The Wages of Sin
Posted on Wed Oct 9th, 2024 @ 7:03pm by Hank McCoy
962 words; about a 5 minute read
Mission:
Episode 5: Days of Fortune Past
Location: X-Mansion | Hank's Lab
Timeline: November 6th, 1990
Hank sat alone in the lab, his usual neat desk now a cluttered mess of papers, vials, and disassembled tech components. His hands shook as he examined the dart he’d recovered from the Arlington Bridge, the metallic sheen of the Omega Sentinel’s weapon catching the cold light from overhead. He should have felt triumphant—this was a breakthrough, a solid lead. But instead, his chest tightened with a growing sense of dread. The nanotech inside the dart was all too familiar. It was his research.
Hank closed his eyes, his grip tightening on the dart as the memories swirled—days spent in one cold, sterile lab after another, where unknown sinister figures in Eastern Europe, US government officials from DARPA, and even Reverend Stryker and his zealots all manipulated him to create the various mechanisms that could annihilate his own kind. He’d been powerless, forced to watch as his life's work was twisted into weapons of genocide. The rescue from the Alternate Class had come just in time, but the damage was done—his research, his name, his mind, had been sullied. And now, seeing the fruits of his work in the Omega Sentinel dart, Hank felt that familiar despair creeping in. This was all his fault. Warren, Mara, the Sentinels… they were all casualties of his research, his own undoing.
My God... Warren...
His blue-furred fingers traced the intricate web of circuits embedded within the dart, the technology far more advanced than anything he had ever hoped—or feared—to create. He recognized the precision, the complexity of the design. It wasn’t just any nanotech. It was his work, the very project he’d led in Latveria. But the horror of it all was that Warren had been transformed into that monstrosity because of it—because of him.
I did this... I made this possible. The wages of sin, indeed.
The realization hit Hank like a sledgehammer, knocking the air from his lungs, though not for the first time. It was a truth with which he had bludgeoned himself for days. He hadn’t just failed Warren; he had betrayed him. His hands, once steady in pursuit of scientific discovery, now felt stained with the weight of his guilt.
He slammed a fist down onto the table, sending a stack of notes fluttering to the floor. His mind raced back to his bondage in Latveria, to the research he had conducted while under Trask’s influence. His memories were hazy at best—compelled by the collar they’d forced on him—but the nagging feeling wouldn’t let him rest. He had done more than he realized, and now, Warren had been turned into... that.
And then there was Mara. The thought of her filled him with fresh panic. The Prime Sentinels had her, and her technopathic abilities... if they could manipulate that, control it—he didn’t even want to imagine the horrors they could unleash. The very thing that made her special, that had drawn her to the X-Men, was now her prison. The possibility gnawed at his sanity.

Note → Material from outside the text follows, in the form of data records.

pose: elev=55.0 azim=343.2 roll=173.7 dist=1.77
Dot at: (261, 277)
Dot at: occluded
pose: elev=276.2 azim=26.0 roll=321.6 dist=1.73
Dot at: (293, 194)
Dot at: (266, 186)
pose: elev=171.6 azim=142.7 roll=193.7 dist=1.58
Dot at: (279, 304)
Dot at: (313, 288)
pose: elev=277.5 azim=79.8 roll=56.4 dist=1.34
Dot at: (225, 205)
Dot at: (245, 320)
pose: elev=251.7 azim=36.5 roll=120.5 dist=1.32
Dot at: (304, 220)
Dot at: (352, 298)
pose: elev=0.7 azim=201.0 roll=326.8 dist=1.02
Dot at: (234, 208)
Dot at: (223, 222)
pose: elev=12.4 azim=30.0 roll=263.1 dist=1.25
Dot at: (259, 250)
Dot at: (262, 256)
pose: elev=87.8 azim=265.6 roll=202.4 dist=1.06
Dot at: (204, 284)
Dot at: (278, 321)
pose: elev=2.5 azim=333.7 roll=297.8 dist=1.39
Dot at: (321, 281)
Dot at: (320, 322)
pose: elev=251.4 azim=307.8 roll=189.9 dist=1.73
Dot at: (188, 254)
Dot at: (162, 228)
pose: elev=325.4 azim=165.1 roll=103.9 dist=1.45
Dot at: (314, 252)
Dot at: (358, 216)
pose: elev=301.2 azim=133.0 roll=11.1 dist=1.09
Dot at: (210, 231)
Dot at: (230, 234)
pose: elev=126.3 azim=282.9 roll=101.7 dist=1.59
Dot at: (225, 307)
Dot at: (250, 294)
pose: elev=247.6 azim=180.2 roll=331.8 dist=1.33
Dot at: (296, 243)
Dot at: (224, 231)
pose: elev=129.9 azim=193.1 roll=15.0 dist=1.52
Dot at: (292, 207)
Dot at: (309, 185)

Hank let out a low growl, raking his hands through his fur. The dart in front of him held the key to undoing it all. But he was missing something—one final piece that evaded him. He knew every circuit, every molecule of this cursed tech, except for the final addition... and that part wasn’t his. It was Victor’s. His lab partner had completed a section of the research that Hank had never seen. Of course it had been Victor.
His frustration boiled over as he tore the dart from the table and hurled it against the wall, the clang of metal reverberating through the lab. "Damn it! Why can’t I figure this out?" He shouted, his voice hoarse from the days of sleeplessness. His pulse pounded in his temples as he stood there, panting, the weight of it all crashing down on him. Warren. Mara. The Sentinels. They were all connected, and the only thing stopping him from fixing it was this one missing link.
He leaned heavily against the table, staring at the broken dart on the floor. He knew what he had to do, even if the thought of it made him feel like he was sinking further into quicksand. They had to go back. Back to Latveria, back to the lab. Victor’s work held the key to unraveling the nightmare they were trapped in.
But that meant convincing Charles Xavier. Hank’s bloodshot eyes darted to the door as his mind churned with doubt. Could he even do it? Could he persuade the Professor to send the X-Men on a mission like this when everything felt so uncertain? Hank’s lips curled into a bitter smile. The truth was, he didn’t have a choice.
"I did this..." he muttered to himself, as if saying it aloud would somehow lessen the burden. "And I’m the only one who can fix it."
His anger had cooled, replaced by a grim, steely determination. He knew he was on the edge of something dangerous, that the desperation might lead him somewhere he couldn’t return from. But it didn’t matter. He had to see this through, even if it consumed him.
With a slow, shaky breath, Hank gathered his scattered papers and the remains of the dart. "Victor’s work will have the answer," he whispered, almost as if to reassure himself. "We just have to get there before it’s too late."
Standing up, his broad shoulders sagging under the weight of his own guilt and exhaustion, Hank resolved to face Xavier. One last mission to save Warren. To save Mara. To save himself.